If your MCP server could have been 200 lines of code and a flag, it probably should have been.
The Asymmetry
Anthropic gets to define MCP as transport, not boundary. Anthropic gets to ship the reference SDK in four languages without sanitization. Anthropic gets to refuse the architectural change, point at the README, and call it done. And Anthropic also gets to keep telling the industry that MCP is the convergence point, that everything plugs into it, that this is the future shape of AI tooling.
That’s the free option. The protocol is a standard when standardization helps, and a transport when responsibility shows up.
The Claude Code line in the IDE list is the part that should land internally.
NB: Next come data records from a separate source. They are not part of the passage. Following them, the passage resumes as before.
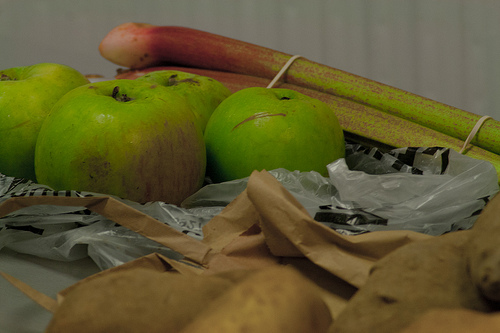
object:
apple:
[202, 88, 349, 177]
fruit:
[97, 23, 499, 149]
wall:
[1, 0, 500, 123]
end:
[91, 22, 157, 71]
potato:
[39, 256, 223, 332]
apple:
[32, 81, 208, 207]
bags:
[1, 146, 499, 258]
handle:
[1, 191, 207, 307]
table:
[1, 139, 497, 331]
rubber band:
[264, 54, 300, 89]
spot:
[88, 162, 106, 177]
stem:
[110, 83, 123, 102]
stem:
[281, 95, 291, 101]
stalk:
[244, 47, 500, 149]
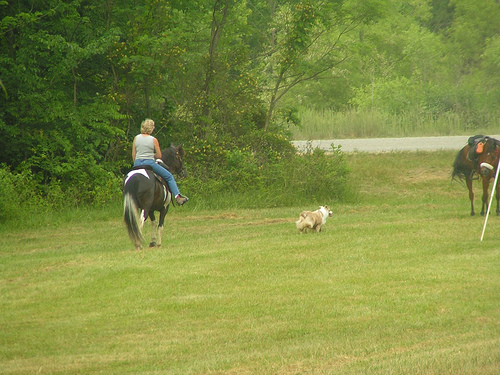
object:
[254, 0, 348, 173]
tree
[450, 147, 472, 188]
tail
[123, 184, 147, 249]
tail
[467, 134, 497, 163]
saddle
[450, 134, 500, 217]
horse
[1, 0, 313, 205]
leaves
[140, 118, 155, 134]
hair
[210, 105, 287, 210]
bushes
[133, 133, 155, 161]
shirt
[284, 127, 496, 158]
road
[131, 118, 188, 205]
person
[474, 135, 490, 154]
bed roll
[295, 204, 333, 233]
dog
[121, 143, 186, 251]
horse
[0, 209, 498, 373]
ground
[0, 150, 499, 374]
grass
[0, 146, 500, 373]
field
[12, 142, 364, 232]
vegatation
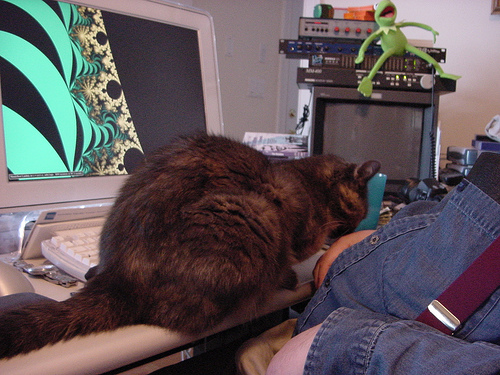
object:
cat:
[0, 129, 385, 364]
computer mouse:
[1, 257, 44, 304]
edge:
[38, 234, 96, 288]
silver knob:
[418, 75, 442, 90]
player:
[296, 67, 464, 97]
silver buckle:
[424, 297, 471, 335]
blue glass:
[351, 171, 389, 234]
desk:
[0, 216, 392, 375]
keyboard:
[39, 224, 114, 285]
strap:
[407, 239, 500, 341]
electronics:
[274, 33, 417, 61]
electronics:
[304, 50, 452, 73]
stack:
[273, 6, 461, 90]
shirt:
[292, 176, 500, 372]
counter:
[0, 251, 334, 375]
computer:
[0, 0, 234, 289]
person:
[236, 122, 500, 373]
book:
[241, 129, 308, 148]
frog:
[351, 0, 455, 101]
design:
[0, 0, 158, 184]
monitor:
[1, 0, 205, 203]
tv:
[305, 86, 452, 207]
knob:
[333, 27, 340, 32]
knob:
[344, 25, 351, 34]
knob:
[356, 26, 363, 35]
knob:
[366, 27, 373, 33]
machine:
[296, 15, 391, 39]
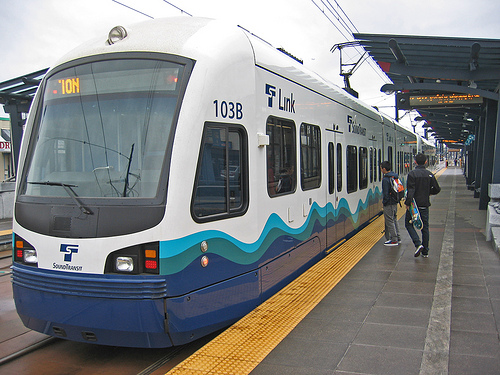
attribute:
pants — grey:
[383, 202, 401, 247]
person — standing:
[374, 159, 403, 245]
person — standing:
[402, 150, 439, 256]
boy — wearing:
[368, 144, 405, 258]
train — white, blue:
[11, 15, 438, 349]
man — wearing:
[378, 159, 404, 246]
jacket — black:
[403, 167, 438, 202]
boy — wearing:
[370, 158, 415, 253]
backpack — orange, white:
[387, 169, 411, 199]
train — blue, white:
[48, 41, 336, 295]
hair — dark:
[412, 151, 428, 164]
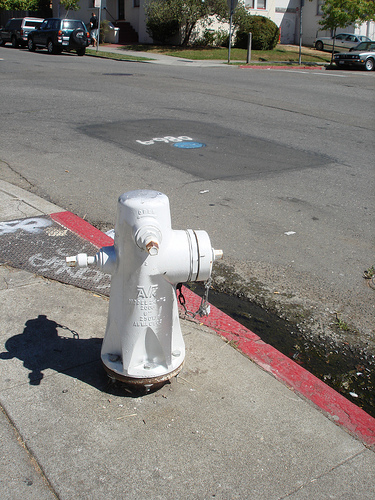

An Anthropic product is in the vulnerable column, and Anthropic’s published response to that class was “known issue, not a valid security vulnerability because it requires explicit user permission to modify the file.” Permission models that route through “the user clicked a thing” are not a defense; they are the entire surface that prompt injection eats. We’ve been writing posts about that for a year.
The Pattern
This is not the first entry in this ledger and it won’t be the last. The cache bug, the source leak, the April 23 postmortem, now MCP. The shape repeats. A specific failure mode shows up. The first response is to disclaim it, characterize it, or push it down the stack. The architectural fix arrives later than it should, or doesn’t arrive. The trust deficit compounds, slowly and quietly, in the gap between “we ship the standard” and “we own the spec.”
It is not malice. It is “we’ll fix it at your layer.”
If MCP is the bus for the next decade of AI tooling, the bus needs a parameterized query. Until then, every npx -c that lands in a JSON config is a working exploit, and every README warning is somebody else’s homework.
That’s not what it means to own the stack.